#### Given passage:
————————

The MD simulation in my example file is set to run a short equilibration and 10 ns of production simulation. The simulation system contains 43K atoms and the task took about two hours, so about 120 ns/day of throughput on p3 instance. At the time the task ran, the p3 spot instance cost about USD $0.918 per hr, so the 10 ns MD simulation cost us about USD $1.8 from the GPU instance. You will have additional cost from running master node (t2.micro cost $0.0116 per hr ~ $0.27/day), using the EBS disk storage ($0.015 per GB per month ~ $0.25/day for 500GB), and network data transfer. Clearly, the compute cost is the bulk of the cost. Running the same task using the on-demand p3.2xlarge instance would have cost about USD $6, which is about 3x saving by using the spot instance.

When you are finished using the cluster, you could put it to sleep using this command.

pcluster stop cloudmd

This stops running master node and EBS volume, however, does not remove them, hence some small cost would still incur in this state. You can delete the cluster completely using the command:

pcluster delete cloudmd

Note that this will also remove EBS volume as well, therefore you want to create a backup of the volume before doing this. If you create a snapshot of the volume, you can use the snapshot to build the EBS volume in the future.

————————

#### Entries shown:
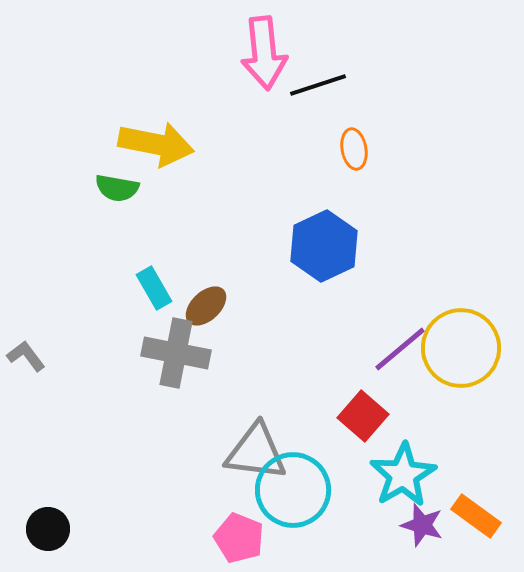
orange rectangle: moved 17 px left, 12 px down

————————

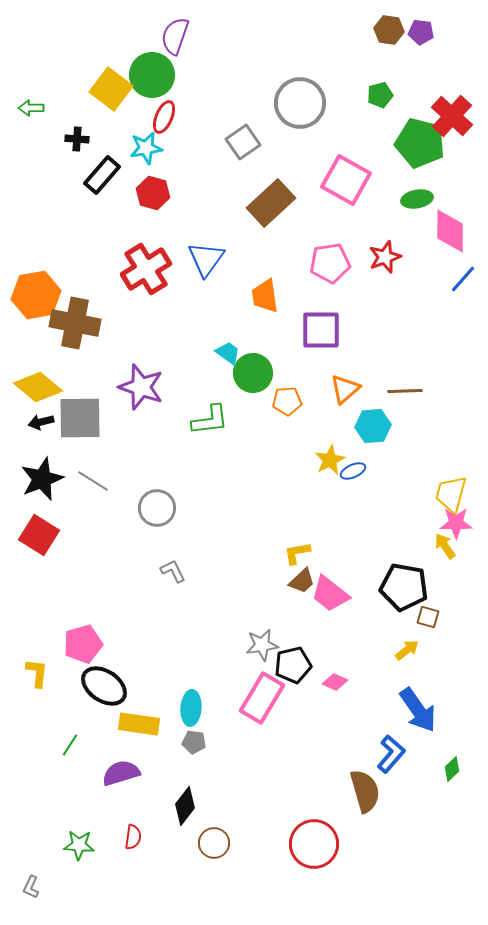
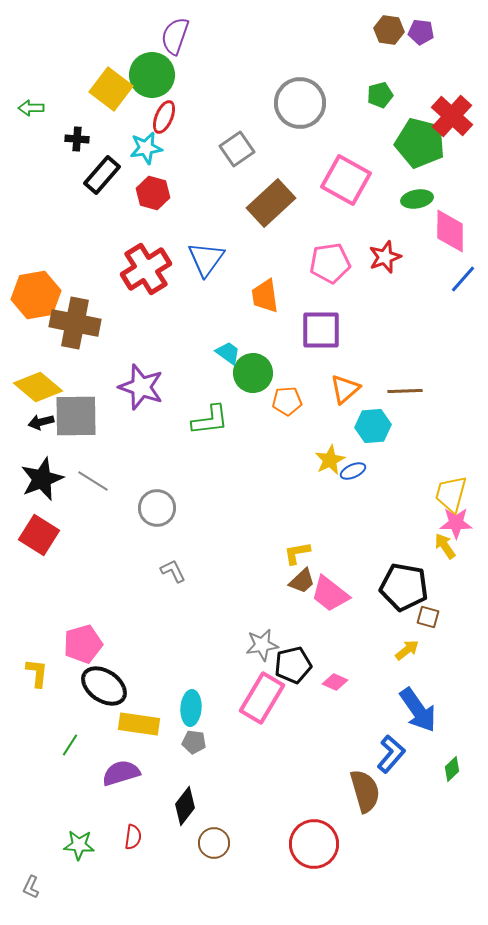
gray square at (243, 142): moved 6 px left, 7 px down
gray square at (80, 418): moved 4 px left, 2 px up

————————

#### Problems:
**1)** In the passage on running the MD simulation on a cloud cluster, what did the 10 ns simulation cost from the GPU spot instance?
**2)** Please continue the passage on running the MD simulation on a cloud cluster from its last sentence.

#### Responses per task:
**1)** About USD $1.8.

**2)**
Conclusion

AWS parallel-cluster provide a very easy way to create your own cluster in just a minutes. The cluster can be configured in various ways to fit your needs whether you are interested in machine learning or MD simulation, or some other task (render farm?). The compute nodes are only brought up when there’s a task waiting in the scheduler queue, so the total cost is minimum. No more turning up and down the EC2 instance by yourself.

You can further save the cost by using the spot instance with the risk of your node shutdown middle of the task. Slurm scheduler let the job back in the queue if that happens, so you want to write the Slurm job script to take care of the restart.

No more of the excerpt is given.